### Quoted passage
---+---
Code Sample, a copy-pastable example if possible
@dsm054 noticed that business day performance is slow relative to daily
These two are equivalent
In [23]: %timeit pd.date_range("1956-01-31", "2017-05-16", freq="B")
278 ms ± 4.76 ms per loop (mean ± std. dev. of 7 runs, 1 loop each)
In [24]: %timeit i2 = pd.date_range("1956-01-31", "2017-05-16", freq="D"); i2=i2[i2.dayofweek < 5]
1.44 ms ± 39.9 µs per loop (mean ± std. dev. of 7 runs, 1000 loops each)
If we do these, we'll have to special case the handling when periods
is passed to expand it by enough weekends. But that's a pretty nice performance boost for a pretty common operation.
Comment From: dsm054
pd.date_range is just a convenience wrapper around DatetimeIndex, and so the same problem affects resamples to B as well because of the call to DatetimeIndex it makes along the way when building a binner. There will be lots of secondary benefits as well.
Comment From: chris-b1
xref: #11214 - slightly more generic issue. In general any kind of bin generation larger than D
is not performant right now.
Comment From: dsm054
@chris-b1: wow, when you're right, you're right.
This is all kinds of crazysauce.
In [58]: %timeit z = pd.DatetimeIndex(start='1956-01-31', end='2017-05-16', freq='3min')
10 loops, best of 3: 40.4 ms per loop
In [59]: %timeit z = pd.DatetimeIndex(start='1956-01-31', end='2017-05-16', freq='M')
10 loops, best of 3: 34.9 ms per loop
In [60]: len(pd.DatetimeIndex(start='1956-01-31', end='2017-05-16', freq='3min'))
Out[60]: 10745281
In [61]: len(pd.DatetimeIndex(start='1956-01-31', end='2017-05-16', freq='M'))
Out[61]: 736
That's a wild ratio.
---+---
### Material for this task
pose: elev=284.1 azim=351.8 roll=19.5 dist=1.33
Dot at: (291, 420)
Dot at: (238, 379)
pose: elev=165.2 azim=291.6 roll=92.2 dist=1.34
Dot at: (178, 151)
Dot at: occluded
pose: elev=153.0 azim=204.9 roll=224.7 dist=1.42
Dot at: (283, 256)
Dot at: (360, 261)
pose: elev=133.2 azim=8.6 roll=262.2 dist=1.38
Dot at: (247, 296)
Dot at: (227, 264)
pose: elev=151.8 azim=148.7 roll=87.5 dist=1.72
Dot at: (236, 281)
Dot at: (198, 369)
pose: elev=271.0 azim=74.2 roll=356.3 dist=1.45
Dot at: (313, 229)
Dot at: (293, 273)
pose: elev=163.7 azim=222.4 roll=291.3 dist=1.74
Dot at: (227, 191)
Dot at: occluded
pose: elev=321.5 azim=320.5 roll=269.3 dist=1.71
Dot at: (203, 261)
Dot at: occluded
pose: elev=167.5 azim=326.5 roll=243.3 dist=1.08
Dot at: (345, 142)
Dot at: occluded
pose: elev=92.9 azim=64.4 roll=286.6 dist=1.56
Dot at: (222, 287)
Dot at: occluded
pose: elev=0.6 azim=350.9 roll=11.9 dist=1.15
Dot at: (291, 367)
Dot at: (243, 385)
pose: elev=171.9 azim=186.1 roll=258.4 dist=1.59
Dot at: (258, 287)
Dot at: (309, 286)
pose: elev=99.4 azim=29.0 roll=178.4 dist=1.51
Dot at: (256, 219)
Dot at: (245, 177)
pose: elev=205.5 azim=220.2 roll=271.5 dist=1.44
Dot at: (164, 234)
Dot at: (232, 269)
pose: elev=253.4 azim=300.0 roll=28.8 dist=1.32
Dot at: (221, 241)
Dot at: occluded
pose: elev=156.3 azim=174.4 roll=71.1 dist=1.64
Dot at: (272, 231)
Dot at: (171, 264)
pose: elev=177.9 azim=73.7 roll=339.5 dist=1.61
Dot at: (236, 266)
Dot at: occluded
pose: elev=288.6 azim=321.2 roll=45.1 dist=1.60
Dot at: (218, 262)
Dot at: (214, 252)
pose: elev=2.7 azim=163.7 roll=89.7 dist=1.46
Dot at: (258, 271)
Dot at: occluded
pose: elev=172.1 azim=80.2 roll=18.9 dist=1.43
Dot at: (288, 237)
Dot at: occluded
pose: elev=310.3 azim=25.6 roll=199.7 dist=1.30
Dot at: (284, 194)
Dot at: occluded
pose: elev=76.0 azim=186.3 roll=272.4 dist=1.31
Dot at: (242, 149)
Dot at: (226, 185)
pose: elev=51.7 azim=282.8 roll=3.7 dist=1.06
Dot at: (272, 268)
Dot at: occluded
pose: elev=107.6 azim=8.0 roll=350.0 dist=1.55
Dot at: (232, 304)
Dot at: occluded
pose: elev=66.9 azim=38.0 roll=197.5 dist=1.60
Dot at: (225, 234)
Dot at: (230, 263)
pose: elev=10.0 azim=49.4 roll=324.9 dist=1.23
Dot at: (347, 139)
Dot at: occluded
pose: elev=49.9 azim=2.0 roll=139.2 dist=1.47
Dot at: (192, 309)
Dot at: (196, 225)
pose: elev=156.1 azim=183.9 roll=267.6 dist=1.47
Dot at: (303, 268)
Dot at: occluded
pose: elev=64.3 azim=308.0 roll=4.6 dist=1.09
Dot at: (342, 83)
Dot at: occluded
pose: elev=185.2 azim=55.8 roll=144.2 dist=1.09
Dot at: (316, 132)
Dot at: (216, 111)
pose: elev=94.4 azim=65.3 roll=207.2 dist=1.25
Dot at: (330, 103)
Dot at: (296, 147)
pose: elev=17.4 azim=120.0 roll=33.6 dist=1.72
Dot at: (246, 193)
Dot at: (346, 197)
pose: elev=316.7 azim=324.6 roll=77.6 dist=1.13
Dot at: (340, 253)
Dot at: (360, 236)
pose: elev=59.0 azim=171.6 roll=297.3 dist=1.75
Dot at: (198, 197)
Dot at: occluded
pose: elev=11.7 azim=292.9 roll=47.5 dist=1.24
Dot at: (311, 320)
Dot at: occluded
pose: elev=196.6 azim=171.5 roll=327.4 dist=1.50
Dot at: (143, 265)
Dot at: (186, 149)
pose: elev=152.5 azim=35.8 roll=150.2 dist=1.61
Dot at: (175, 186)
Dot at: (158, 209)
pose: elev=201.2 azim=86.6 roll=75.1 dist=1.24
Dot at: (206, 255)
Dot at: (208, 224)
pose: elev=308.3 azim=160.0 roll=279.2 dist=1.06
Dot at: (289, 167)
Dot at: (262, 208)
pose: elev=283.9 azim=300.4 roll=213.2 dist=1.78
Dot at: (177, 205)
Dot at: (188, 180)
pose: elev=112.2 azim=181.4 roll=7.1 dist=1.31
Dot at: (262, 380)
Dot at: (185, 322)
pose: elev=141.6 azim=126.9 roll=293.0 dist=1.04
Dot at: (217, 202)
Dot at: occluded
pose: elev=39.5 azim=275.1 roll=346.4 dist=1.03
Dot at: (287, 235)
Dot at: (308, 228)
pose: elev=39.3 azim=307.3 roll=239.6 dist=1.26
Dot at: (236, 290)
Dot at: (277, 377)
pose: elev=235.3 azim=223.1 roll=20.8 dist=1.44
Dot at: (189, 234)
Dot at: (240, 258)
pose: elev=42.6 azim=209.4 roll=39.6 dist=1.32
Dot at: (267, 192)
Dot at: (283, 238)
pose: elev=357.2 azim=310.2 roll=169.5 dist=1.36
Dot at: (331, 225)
---+---
### Things to do
- a) In the business-day performance thread, what mean time per loop is reported for pd.date_range with freq="B"?
- b) Arrange the lines of the listing as a JSON list of strings, one string per line, with blank lines omitted, starting at the line containing "pose: elev=42.6 azim=209.4" and ending at the last line of the listing.

### Solutions to each task
- a) 278 ms ± 4.76 ms per loop.

- b)
[
  "pose: elev=42.6 azim=209.4 roll=39.6 dist=1.32",
  "Dot at: (267, 192)",
  "Dot at: (283, 238)",
  "pose: elev=357.2 azim=310.2 roll=169.5 dist=1.36",
  "Dot at: (331, 225)"
]